California Appellate Court Holds That Federal Law Preempts Unfair Competition Law Claims Tied to Organic Label
In a case of first impression in the state courts, a California appellate court delivered an early Christmas present Dec. 23 to beleaguered food and beverage companies facing an avalanche of lawsuits under California’s Unfair Competition Law (“UCL”). In Quesada v. Herb Thyme Farms, Inc., Case No. B239602 (2nd Appellate District, Dec. 23, 2013), the court found that the federal Organic Foods Production Act (“OFPA”) preempted state law claims related to organic certification where Herb Thyme labeled its products as USDA Organic, but sold products with organically grown herbs mixed with conventionally grown herbs. The putative class action, alleging that the UCL was violated under California’s separate, but federally certified, organic program, was dismissed because the label met USDA’s certification requirements.
The state court also refused to apply the holding in a recent contrary federal district court decision, Jones v. ConAgra Foods, Inc., 912 F. Supp. 2nd 889 (N.D. CA 2012) (refusing to dismiss a potential class action claiming that ConAgra’s products contained disqualified ingredients under OFPA); instead, the state court relied on the logic and holding of a federal appeals court’s partial dismissal of Colorado state law claims related to organic certification. See, Aurora Dairy Corp. Organic Milk Mktg. & Sales Practices Litig. v. Aurora Organic Dairy, 621 F.3d 781 (8th Cir. 2010) (holding that OFPA does not provide for private enforcement under either federal or state law). In Aurora Dairy, while private enforcement of organic certification under OFPA was rejected, the court permitted continuation of a portion of the case that alleged that the packaging and advertising of the organic milk implied treatment and conditions beyond that required for organic certification under OFPA.

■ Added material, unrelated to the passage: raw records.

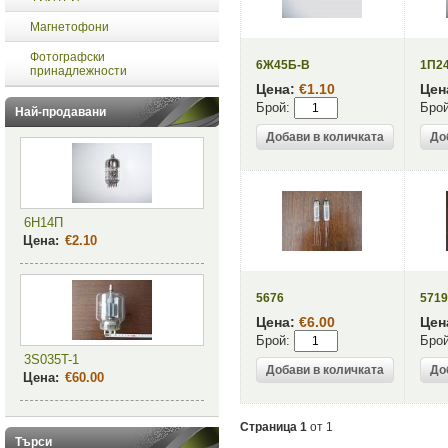
Магнетофони
Фотографски
6Ж45Б-В
1П2
принадлежности
Цена:
€1.10
Цен
Брой:
Брой
Най-продавани
6Н14П
Цена:
€2.10
5676
5719
Цена:
€6.00
Цен
Брой:
Брой
3S035T-1
Цена:
€60.00
Страница 1
от 1
Търси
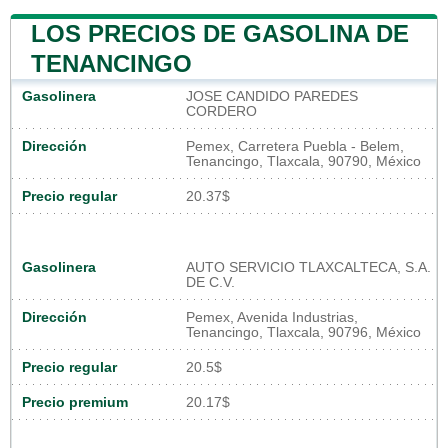
LOS PRECIOS DE GASOLINA DE
TENANCINGO
Gasolinera
JOSE CANDIDO PAREDES
CORDERO
Dirección
Pemex, Carretera Puebla - Belem,
Tenancingo, Tlaxcala, 90790, México
Precio regular
20.37$
Gasolinera
AUTO SERVICIO TLAXCALTECA, S.A.
DE C.V.
Dirección
Pemex, Avenida Industrias,
Tenancingo, Tlaxcala, 90796, México
Precio regular
20.5$
Precio premium
20.17$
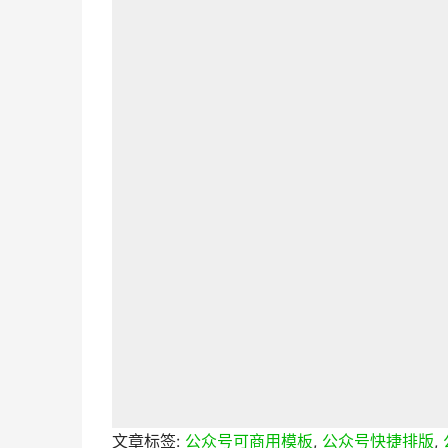
文章标签:
公众号可商用模板
,
公众号快捷排版
,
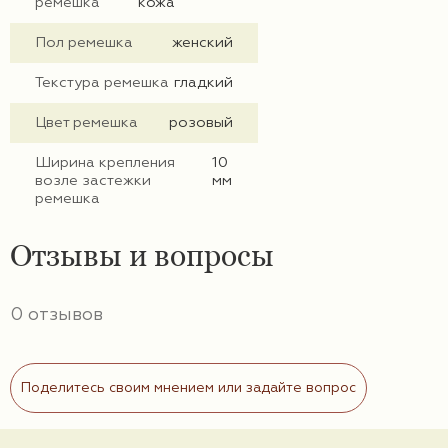
ремешка
кожа
Пол ремешка
женский
Текстура ремешка
гладкий
Цвет ремешка
розовый
Ширина крепления
10
возле застежки
мм
ремешка
Отзывы и вопросы
0 отзывов
Поделитесь своим мнением или задайте вопрос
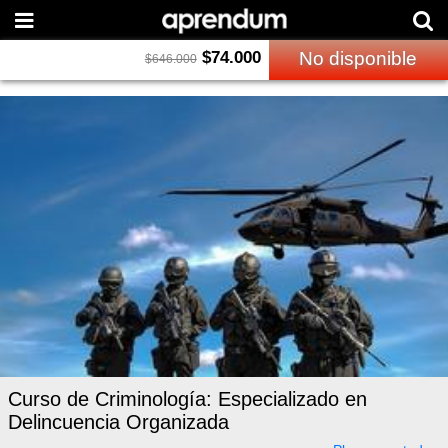
$
74.000
No disponible
$
646.000
Curso de Criminología: Especializado en
Delincuencia Organizada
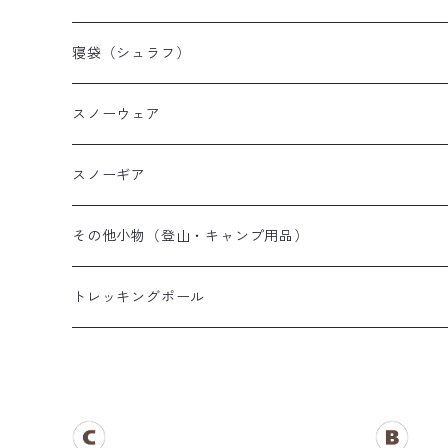
山岳テント
レディース登山靴
メンズザック
寝袋（シュラフ）
ツーリングテント
キッズ登山靴
レディースザック
オールシーズンシュラフ
スノーウェア
テントその他
キッズザック
３シーズンシュラフ
メンズスノーウェア
スノーギア
夏用シュラフ
レディーススノーウェア
スノーブーツ
その他小物（登山・キャンプ用品）
マット・その他
キッズスノーウェア
スノーゴーグル
帽子
トレッキングポール
スノーグローブ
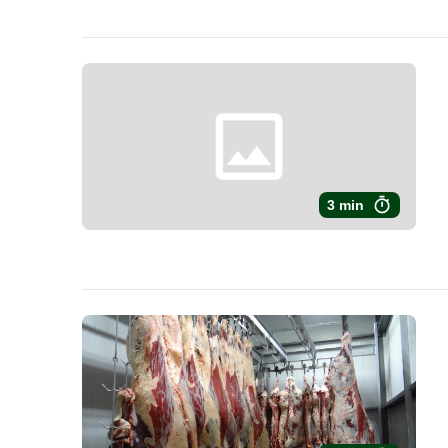
3 min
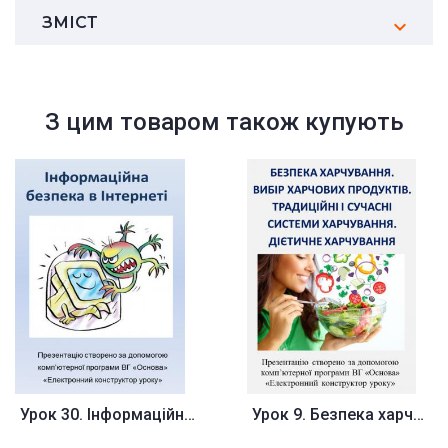
ЗМІСТ
З цим товаром також купують
Урок 30. Інформаційна безпека ...
Урок 9. Безпека харчування. Ви...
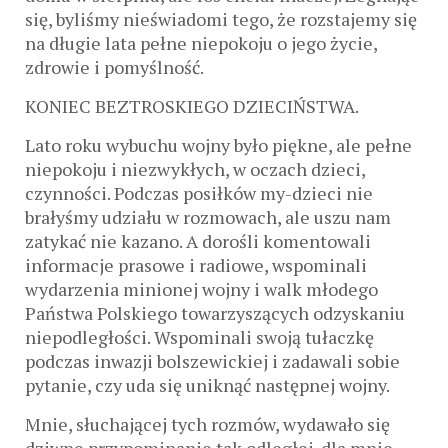
się, byliśmy nieświadomi tego, że rozstajemy się
na długie lata pełne niepokoju o jego życie,
zdrowie i pomyślność.
KONIEC BEZTROSKIEGO DZIECIŃSTWA.
Lato roku wybuchu wojny było piękne, ale pełne
niepokoju i niezwykłych, w oczach dzieci,
czynności. Podczas posiłków my-dzieci nie
brałyśmy udziału w rozmowach, ale uszu nam
zatykać nie kazano. A dorośli komentowali
informacje prasowe i radiowe, wspominali
wydarzenia minionej wojny i walk młodego
Państwa Polskiego towarzyszących odzyskaniu
niepodległości. Wspominali swoją tułaczkę
podczas inwazji bolszewickiej i zadawali sobie
pytanie, czy uda się uniknąć następnej wojny.
Mnie, słuchającej tych rozmów, wydawało się
dziwne przypominanie tak odległej, dla mnie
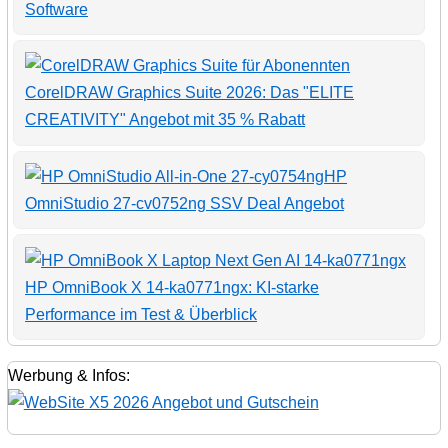
Software
CorelDRAW Graphics Suite 2026: Das "ELITE
CREATIVITY" Angebot mit 35 % Rabatt
HP
OmniStudio 27-cv0752ng SSV Deal Angebot
HP OmniBook X 14-ka0771ngx: KI-starke
Performance im Test & Überblick
Werbung & Infos:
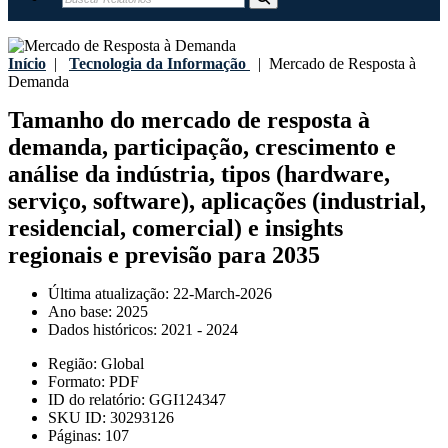
Início
|
Tecnologia da Informação
|
Mercado de Resposta à
Demanda
Tamanho do mercado de resposta à
demanda, participação, crescimento e
análise da indústria, tipos (hardware,
serviço, software), aplicações (industrial,
residencial, comercial) e insights
regionais e previsão para 2035
Última atualização:
22-March-2026
Ano base:
2025
Dados históricos:
2021 - 2024
Região:
Global
Formato:
PDF
ID do relatório:
GGI124347
SKU ID:
30293126
Páginas:
107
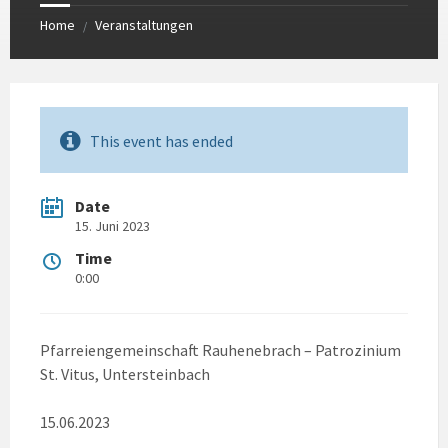
Home
Veranstaltungen
/
This event has ended
Date
15. Juni 2023
Time
0:00
Pfarreiengemeinschaft Rauhenebrach – Patrozinium
St. Vitus, Untersteinbach
15.06.2023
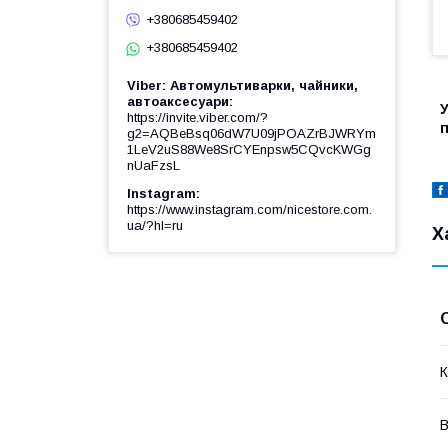
+380685459402
+380685459402
Viber: Автомультиварки, чайники,
автоаксесуари
https://invite.viber.com/?
g2=AQBeBsq06dW7U09jPOAZrBJWRYm
1LeV2uS88We8SrCYEnpsw5CQvcKWGg
nUaFzsL
Instagram
https://www.instagram.com/nicestore.com.
ua/?hl=ru
Х
К
В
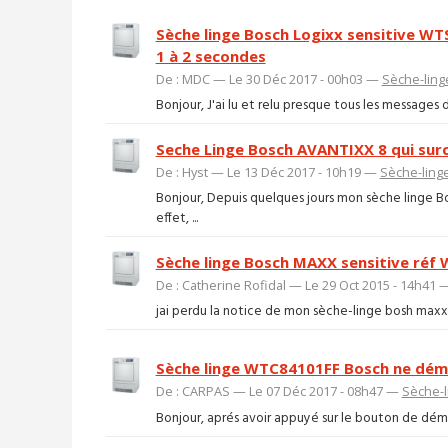
Sèche linge Bosch Logixx sensitive WT
1 à 2 secondes
De : MDC — Le 30 Déc 2017 - 00h03 —
Sèche-ling
Bonjour, J'ai lu et relu presque tous les messages d
Seche Linge Bosch AVANTIXX 8 qui surc
De : Hyst — Le 13 Déc 2017 - 10h19 —
Sèche-ling
Bonjour, Depuis quelques jours mon sèche linge
effet, ...
Sèche linge Bosch MAXX sensitive réf
De : Catherine Rofidal — Le 29 Oct 2015 - 14h41
jai perdu la notice de mon sèche-linge bosh maxx6
Sèche linge WTC84101FF Bosch ne déma
De : CARPAS — Le 07 Déc 2017 - 08h47 —
Sèche-l
Bonjour, aprés avoir appuyé sur le bouton de démarr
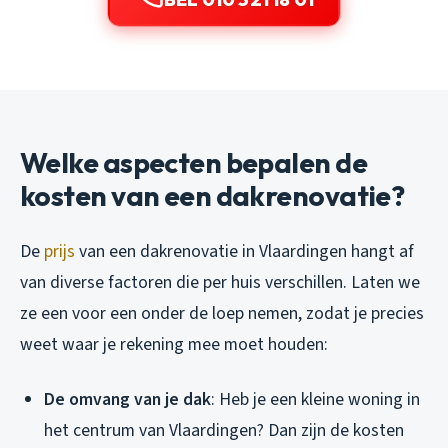
Welke aspecten bepalen de
kosten van een dakrenovatie?
De
prijs
van een dakrenovatie in Vlaardingen hangt af
van diverse factoren die per huis verschillen. Laten we
ze een voor een onder de loep nemen, zodat je precies
weet waar je rekening mee moet houden:
De omvang van je dak
: Heb je een kleine woning in
het centrum van Vlaardingen? Dan zijn de kosten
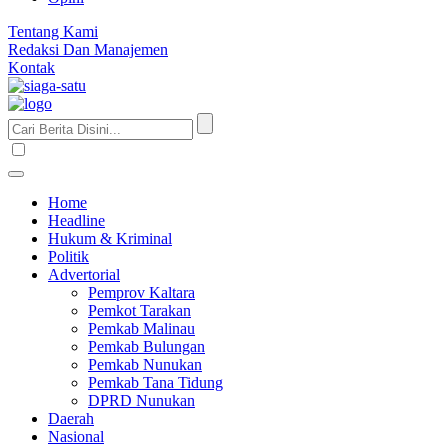
Tentang Kami
Redaksi Dan Manajemen
Kontak
Home
Headline
Hukum & Kriminal
Politik
Advertorial
Pemprov Kaltara
Pemkot Tarakan
Pemkab Malinau
Pemkab Bulungan
Pemkab Nunukan
Pemkab Tana Tidung
DPRD Nunukan
Daerah
Nasional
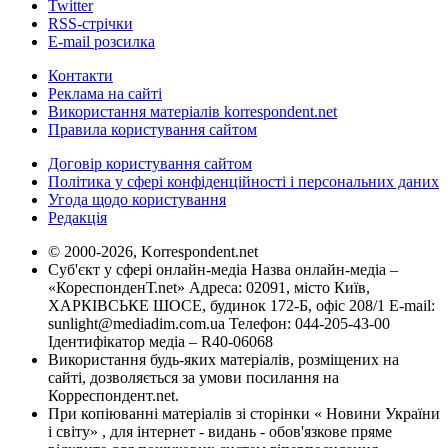
Twitter
RSS-стрічки
E-mail розсилка
Контакти
Реклама на сайті
Використання матеріалів korrespondent.net
Правила користування сайтом
Договір користування сайтом
Політика у сфері конфіденційності і персональних даних
Угода щодо користування
Редакція
© 2000-2026, Korrespondent.net
Суб'єкт у сфері онлайн-медіа Назва онлайн-медіа –
«КореспонденТ.net» Адреса: 02091, місто Київ,
ХАРКІВСЬКЕ ШОСЕ, будинок 172-Б, офіс 208/1 E-mail:
sunlight@mediadim.com.ua
Телефон: 044-205-43-00
Ідентифікатор медіа – R40-06068
Використання будь-яких матеріалів, розміщених на
сайті, дозволяється за умови посилання на
Корреспондент.net.
При копіюванні матеріалів зі сторінки « Новини України
і світу» , для інтернет - видань - обов'язкове пряме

The distinction between a simple organic certification claim and going beyond that claim with additional labeling or advertising is an important and critical distinction, while the ConAgra holding appears to obliterate any such distinction. Indeed the Quesada discussion of OFPA and Aurora Dairy is more complete and robust than the federal district court decision in ConAgra.
For now, companies facing these kinds of claims should continue to argue that OFPA preempts California’s UCL. But just as importantly, companies should be alert to the risk of making claims or assertions beyond “USDA Organic,” and be aware that at least one federal district court permits UCL claims generally under California’s (but not OFPA) organic program.